Last night in our krav maga class, I got a decent scratch on my face from a newer student. We were working on a drill where we were tasked with touching our partner's shoulder, knee, head, or a combination of the three while they blocked or deflected. I got into my guard stance and started the drill with her, and each time I landed a tap, I could see her become visually aggravated. She hadn't yet become accustomed and accepting of the fact that when you come to class, you're probably going to get hit.
This isn't unique to this new student. I remember one of my early krav maga classes, my future karate sensei grabbed my ponytail hard from behind me and pulled. I take that back -- he yanked it. Before I knew what was happening, I felt the rage well up in me, and I felt myself get angry. Letting that rage come over me probably stole a full second or two away from my reaction time.
Learning how to control that flash of anger is so key to training. As she got more and more upset by the taps I landed (and she landed plenty of her own on me), she not only got less control over blocking, but she couldn't complete the drill. Her stress level got her to a point where she had to step off the mat. I say anger, but I also know that when you're not used to getting hit, it's a mixture of anger and fear. Your brain isn't sure why this person is hitting you, or why they refuse to stop!
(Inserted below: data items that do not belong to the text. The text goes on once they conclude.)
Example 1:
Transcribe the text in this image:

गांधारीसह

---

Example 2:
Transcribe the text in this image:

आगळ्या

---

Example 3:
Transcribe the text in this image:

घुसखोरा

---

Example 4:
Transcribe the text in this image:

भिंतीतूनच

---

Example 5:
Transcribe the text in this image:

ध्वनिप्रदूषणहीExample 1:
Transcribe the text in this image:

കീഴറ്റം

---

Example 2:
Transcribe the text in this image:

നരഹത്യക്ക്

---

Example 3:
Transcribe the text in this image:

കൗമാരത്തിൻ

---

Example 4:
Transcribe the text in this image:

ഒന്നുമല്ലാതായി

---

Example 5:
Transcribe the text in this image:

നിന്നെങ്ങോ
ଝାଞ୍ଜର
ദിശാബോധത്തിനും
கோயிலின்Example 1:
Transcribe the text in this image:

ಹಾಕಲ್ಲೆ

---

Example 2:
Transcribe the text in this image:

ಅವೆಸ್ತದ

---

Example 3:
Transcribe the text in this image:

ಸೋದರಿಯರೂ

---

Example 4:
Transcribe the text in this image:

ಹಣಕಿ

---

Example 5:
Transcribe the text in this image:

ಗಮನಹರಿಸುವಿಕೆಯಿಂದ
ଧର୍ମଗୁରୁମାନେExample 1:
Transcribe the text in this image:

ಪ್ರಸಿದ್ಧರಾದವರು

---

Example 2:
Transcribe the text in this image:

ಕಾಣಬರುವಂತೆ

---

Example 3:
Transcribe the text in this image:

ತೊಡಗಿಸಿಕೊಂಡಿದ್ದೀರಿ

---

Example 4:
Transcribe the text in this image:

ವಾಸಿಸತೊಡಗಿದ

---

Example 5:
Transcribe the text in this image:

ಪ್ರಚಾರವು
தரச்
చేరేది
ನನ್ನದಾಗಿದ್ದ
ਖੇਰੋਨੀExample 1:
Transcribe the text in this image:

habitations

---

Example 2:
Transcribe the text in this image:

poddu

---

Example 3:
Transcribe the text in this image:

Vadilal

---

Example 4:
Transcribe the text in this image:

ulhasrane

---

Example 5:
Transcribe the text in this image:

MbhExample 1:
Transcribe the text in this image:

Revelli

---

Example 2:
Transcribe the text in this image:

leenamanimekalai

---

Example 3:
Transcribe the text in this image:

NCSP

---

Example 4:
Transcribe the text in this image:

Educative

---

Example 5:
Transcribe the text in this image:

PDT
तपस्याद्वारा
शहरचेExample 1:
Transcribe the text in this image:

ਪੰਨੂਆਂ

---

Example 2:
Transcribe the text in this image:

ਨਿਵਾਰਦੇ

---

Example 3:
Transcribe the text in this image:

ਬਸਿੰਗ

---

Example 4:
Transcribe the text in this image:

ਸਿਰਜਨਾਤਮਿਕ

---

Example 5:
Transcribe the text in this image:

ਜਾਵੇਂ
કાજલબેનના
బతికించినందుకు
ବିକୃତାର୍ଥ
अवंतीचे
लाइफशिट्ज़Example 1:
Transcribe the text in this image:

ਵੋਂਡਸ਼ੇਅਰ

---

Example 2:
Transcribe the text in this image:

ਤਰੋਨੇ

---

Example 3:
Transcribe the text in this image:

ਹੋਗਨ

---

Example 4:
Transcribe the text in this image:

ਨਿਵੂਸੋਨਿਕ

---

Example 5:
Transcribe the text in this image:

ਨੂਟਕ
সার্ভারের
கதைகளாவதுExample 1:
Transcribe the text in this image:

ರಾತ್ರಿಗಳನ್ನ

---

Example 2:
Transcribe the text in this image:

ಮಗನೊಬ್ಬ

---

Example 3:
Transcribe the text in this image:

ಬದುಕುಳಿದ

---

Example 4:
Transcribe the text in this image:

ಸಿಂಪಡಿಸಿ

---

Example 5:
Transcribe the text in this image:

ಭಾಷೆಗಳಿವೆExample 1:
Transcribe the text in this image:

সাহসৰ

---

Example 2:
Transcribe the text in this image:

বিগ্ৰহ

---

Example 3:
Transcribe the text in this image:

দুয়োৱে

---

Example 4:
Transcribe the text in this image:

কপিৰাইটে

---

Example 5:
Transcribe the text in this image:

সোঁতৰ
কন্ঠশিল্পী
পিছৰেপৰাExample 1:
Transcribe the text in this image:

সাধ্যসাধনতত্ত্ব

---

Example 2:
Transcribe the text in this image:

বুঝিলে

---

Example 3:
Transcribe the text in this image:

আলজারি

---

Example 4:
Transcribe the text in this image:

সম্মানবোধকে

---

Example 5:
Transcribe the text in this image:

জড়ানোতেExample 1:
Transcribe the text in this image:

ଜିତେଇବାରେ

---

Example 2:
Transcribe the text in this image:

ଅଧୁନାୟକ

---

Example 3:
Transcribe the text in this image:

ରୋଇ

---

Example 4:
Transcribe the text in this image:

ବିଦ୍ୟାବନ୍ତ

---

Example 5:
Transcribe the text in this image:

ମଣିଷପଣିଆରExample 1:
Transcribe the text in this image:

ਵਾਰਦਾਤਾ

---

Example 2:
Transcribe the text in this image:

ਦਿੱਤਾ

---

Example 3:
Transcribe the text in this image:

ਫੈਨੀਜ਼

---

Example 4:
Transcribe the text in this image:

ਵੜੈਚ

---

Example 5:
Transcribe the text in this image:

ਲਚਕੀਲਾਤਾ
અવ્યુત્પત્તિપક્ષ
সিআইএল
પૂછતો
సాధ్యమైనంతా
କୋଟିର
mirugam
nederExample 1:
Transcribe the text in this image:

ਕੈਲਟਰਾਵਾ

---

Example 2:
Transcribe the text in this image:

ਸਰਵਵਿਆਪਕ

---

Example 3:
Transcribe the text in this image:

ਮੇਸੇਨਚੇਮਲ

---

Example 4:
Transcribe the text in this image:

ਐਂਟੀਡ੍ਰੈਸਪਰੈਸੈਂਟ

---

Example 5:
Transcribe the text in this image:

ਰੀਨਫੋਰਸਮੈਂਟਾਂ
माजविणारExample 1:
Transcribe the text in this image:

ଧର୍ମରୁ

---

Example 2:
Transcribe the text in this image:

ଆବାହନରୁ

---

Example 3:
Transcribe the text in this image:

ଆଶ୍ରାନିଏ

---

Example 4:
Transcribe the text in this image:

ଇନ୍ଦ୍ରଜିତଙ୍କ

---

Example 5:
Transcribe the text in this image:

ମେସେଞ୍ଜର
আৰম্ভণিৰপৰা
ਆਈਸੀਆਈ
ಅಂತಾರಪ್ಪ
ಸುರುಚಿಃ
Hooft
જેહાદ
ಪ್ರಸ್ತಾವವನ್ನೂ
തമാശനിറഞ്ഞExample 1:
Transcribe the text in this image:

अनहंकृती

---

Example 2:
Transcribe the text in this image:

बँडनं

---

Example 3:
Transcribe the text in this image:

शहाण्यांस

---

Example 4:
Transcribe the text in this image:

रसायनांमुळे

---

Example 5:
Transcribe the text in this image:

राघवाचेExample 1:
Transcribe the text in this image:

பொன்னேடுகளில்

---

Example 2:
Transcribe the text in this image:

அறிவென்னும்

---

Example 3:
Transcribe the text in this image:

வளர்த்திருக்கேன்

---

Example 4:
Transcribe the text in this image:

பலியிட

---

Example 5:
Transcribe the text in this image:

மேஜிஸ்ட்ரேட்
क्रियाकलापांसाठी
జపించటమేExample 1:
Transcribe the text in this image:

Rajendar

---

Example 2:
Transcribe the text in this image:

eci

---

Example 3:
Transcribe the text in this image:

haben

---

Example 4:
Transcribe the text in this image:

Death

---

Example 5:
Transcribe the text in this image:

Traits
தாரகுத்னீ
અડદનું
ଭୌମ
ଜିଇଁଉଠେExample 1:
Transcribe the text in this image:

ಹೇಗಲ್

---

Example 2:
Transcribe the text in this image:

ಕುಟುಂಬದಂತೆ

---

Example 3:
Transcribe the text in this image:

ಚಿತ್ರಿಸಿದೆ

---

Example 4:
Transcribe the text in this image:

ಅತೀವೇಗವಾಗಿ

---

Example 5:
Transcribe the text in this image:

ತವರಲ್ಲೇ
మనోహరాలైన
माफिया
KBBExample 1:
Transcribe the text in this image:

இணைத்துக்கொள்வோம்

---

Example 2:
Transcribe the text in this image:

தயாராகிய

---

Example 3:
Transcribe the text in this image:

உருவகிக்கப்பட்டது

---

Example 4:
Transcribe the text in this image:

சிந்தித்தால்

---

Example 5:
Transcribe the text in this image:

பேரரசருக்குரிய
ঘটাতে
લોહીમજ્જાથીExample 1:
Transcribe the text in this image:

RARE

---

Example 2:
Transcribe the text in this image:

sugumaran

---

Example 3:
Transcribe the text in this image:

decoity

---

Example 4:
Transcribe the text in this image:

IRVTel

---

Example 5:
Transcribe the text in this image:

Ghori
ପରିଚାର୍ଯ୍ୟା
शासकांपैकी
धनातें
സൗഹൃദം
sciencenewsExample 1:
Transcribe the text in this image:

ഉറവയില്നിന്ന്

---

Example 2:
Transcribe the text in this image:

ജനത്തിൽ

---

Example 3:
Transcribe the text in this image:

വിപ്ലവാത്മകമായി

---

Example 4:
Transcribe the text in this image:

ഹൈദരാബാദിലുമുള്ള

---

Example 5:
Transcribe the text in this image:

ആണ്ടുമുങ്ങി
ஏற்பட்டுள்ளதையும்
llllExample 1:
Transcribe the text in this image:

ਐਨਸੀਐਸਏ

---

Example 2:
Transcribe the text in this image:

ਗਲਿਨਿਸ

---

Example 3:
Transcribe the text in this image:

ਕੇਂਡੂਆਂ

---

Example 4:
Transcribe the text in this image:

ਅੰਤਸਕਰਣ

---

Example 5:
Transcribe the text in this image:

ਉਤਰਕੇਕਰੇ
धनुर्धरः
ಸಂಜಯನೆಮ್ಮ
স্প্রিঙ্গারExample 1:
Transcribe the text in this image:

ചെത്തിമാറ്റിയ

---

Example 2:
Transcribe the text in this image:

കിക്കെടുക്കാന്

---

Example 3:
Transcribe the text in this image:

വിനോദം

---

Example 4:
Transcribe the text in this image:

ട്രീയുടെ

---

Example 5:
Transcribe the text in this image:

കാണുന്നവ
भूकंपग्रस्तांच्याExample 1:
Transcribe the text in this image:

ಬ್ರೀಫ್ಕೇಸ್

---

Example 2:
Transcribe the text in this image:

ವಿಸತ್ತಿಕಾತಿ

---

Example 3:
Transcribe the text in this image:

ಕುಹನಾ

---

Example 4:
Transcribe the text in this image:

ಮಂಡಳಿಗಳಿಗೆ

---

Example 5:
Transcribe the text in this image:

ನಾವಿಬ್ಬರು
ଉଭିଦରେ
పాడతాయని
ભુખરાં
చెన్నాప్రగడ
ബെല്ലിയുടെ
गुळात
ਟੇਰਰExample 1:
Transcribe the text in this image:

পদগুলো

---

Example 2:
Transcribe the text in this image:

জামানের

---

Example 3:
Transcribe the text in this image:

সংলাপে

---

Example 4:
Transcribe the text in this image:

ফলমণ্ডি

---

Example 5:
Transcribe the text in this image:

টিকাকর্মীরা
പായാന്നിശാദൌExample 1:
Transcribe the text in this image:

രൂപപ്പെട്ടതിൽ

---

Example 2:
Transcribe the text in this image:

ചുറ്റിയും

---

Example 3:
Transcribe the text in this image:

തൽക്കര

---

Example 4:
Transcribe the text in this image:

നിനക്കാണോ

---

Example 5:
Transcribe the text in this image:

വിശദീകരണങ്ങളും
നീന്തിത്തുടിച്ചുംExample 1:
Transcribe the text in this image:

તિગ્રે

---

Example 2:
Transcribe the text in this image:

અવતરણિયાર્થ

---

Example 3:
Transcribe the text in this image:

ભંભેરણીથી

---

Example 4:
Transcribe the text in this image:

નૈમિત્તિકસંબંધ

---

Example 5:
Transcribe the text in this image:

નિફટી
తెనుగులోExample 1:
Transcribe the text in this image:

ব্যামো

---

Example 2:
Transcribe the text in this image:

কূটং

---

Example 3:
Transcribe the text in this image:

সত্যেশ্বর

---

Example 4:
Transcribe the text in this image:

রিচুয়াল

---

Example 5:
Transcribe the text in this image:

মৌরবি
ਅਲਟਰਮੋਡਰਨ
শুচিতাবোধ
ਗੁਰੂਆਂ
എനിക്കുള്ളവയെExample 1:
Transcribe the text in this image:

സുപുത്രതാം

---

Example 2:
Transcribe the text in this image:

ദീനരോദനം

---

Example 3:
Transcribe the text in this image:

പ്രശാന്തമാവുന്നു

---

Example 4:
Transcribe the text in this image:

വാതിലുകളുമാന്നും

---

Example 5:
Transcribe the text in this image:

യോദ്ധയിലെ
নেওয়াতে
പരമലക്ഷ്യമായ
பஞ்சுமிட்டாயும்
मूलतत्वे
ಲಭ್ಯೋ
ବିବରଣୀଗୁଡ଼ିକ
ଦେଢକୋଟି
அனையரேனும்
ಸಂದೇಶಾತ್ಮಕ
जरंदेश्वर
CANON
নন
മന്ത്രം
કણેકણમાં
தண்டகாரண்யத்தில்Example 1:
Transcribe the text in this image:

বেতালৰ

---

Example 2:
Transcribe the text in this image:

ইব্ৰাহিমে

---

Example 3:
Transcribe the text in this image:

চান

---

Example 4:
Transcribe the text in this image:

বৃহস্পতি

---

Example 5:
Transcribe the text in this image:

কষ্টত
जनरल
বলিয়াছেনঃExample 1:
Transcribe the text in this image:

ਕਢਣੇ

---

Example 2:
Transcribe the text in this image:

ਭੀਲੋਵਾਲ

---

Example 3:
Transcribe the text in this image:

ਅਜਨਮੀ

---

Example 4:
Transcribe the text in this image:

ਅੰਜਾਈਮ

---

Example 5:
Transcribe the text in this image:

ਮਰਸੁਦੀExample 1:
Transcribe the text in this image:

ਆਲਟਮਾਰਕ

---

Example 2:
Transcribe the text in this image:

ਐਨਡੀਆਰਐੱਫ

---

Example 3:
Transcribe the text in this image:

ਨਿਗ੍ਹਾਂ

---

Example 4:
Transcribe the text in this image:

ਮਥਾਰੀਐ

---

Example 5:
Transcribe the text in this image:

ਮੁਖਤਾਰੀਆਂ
You know it's a training drill in your logical mind, but your body's response is something that isn't in your control without training.
Eventually, when we moved to head taps as our target, she threw a wild slap my way that broke my block and nailed my face with her fingernail. At that point I had to slow the drill down, reminding her that we were just tapping each other. It wasn't personal, and I wasn't really trying to harm her or injure her. Her fear took over and made her want to harm or injure me, or at the least, made her unable to control whether or not she harmed or injured me.
I didn't take it personally, but it took me time to learn that mentality. It's kind of cool to leave class with a few bumps and bruises to show for it every once in a while.